(Extracted page text data)

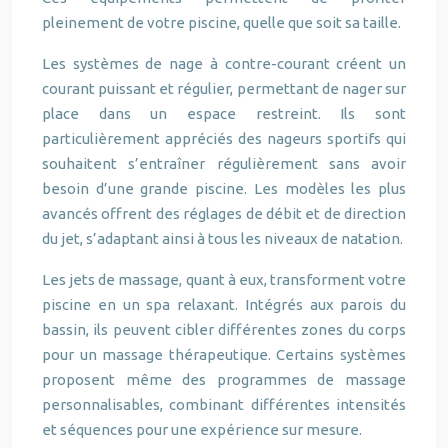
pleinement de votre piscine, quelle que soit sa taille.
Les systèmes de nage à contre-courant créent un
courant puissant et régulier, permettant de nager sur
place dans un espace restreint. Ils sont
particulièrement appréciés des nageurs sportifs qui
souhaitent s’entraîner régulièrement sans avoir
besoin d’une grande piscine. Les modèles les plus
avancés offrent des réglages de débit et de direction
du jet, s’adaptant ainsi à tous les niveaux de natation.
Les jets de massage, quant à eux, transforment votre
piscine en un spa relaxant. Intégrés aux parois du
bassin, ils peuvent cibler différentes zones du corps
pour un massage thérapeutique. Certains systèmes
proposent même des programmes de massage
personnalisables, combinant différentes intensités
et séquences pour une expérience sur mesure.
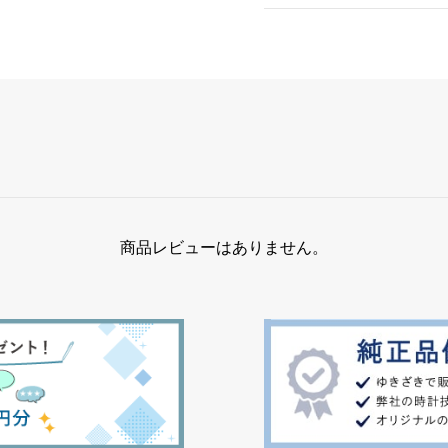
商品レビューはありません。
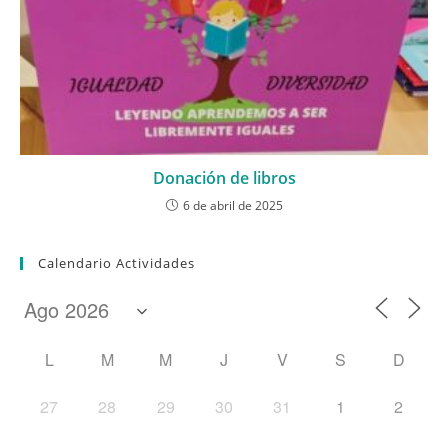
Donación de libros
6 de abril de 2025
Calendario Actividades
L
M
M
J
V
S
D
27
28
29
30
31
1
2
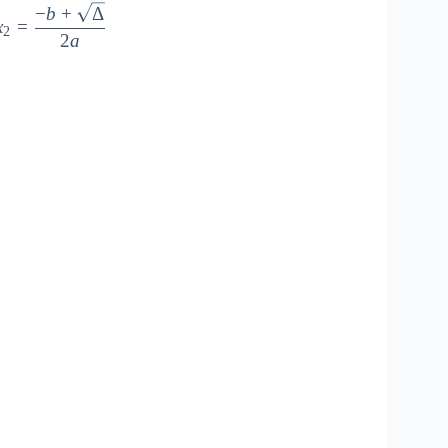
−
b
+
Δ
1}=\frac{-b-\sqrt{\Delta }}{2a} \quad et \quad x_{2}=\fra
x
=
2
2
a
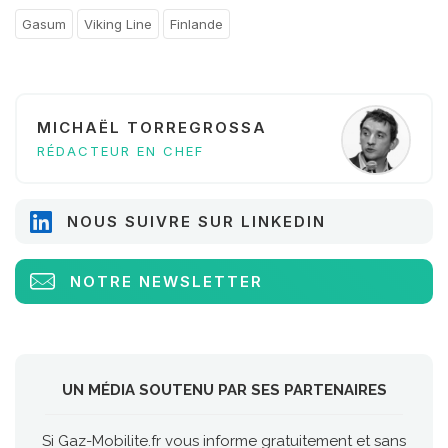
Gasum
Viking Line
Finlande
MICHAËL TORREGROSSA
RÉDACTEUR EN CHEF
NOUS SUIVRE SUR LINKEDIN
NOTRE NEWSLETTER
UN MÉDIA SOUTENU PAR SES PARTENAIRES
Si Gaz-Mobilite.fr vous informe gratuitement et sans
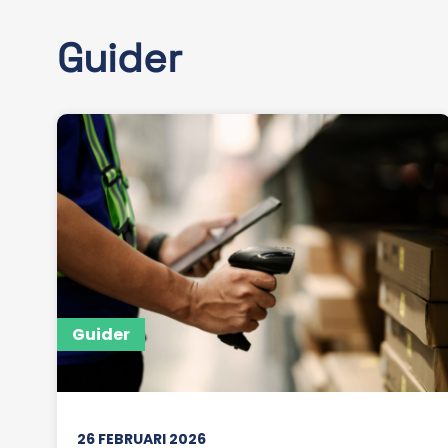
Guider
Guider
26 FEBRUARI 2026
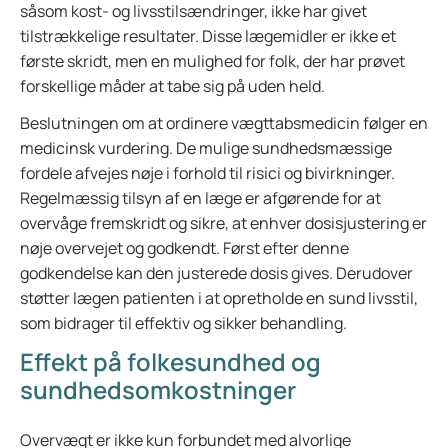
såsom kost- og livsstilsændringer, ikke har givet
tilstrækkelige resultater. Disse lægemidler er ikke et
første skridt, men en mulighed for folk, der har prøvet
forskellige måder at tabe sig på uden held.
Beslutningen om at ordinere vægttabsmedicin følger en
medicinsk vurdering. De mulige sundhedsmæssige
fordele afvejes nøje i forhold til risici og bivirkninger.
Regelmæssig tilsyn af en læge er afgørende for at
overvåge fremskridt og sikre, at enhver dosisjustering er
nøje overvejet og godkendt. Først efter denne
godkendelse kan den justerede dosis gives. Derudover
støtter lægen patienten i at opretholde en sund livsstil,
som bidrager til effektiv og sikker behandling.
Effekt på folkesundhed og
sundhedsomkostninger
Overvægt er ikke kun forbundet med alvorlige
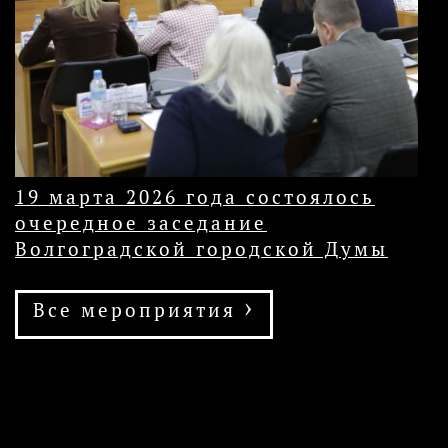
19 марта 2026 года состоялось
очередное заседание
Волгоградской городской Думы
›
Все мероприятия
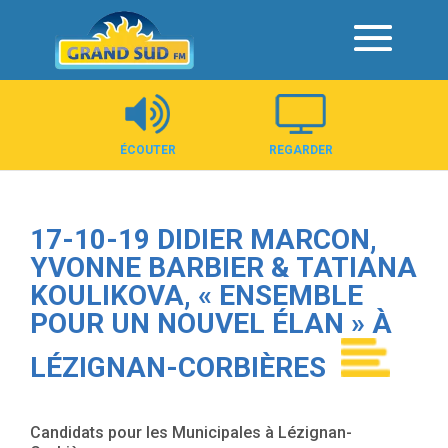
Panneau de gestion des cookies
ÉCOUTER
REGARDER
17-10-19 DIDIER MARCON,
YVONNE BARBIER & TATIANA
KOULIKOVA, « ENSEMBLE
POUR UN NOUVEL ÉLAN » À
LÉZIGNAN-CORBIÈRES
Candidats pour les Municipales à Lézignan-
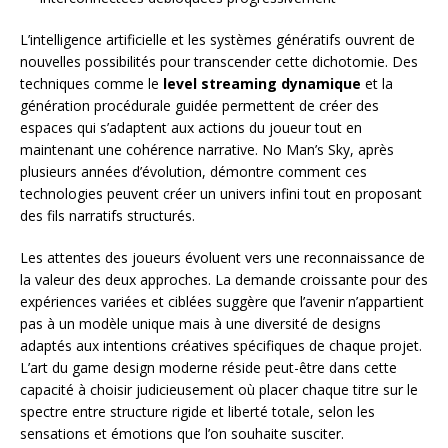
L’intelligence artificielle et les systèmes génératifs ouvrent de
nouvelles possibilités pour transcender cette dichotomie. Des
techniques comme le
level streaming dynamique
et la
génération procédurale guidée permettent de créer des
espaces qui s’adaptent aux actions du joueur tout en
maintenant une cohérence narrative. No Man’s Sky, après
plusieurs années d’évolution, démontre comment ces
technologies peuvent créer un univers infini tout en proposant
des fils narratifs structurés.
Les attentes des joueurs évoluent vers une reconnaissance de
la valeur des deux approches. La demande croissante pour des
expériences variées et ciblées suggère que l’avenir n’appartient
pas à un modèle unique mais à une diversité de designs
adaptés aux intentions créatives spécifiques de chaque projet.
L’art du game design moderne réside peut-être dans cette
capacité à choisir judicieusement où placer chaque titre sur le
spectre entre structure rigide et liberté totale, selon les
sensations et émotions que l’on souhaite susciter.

* _What the task requires_: The total, and only the total: count the lines above that contain "courant".

* _Finished exercise_: 2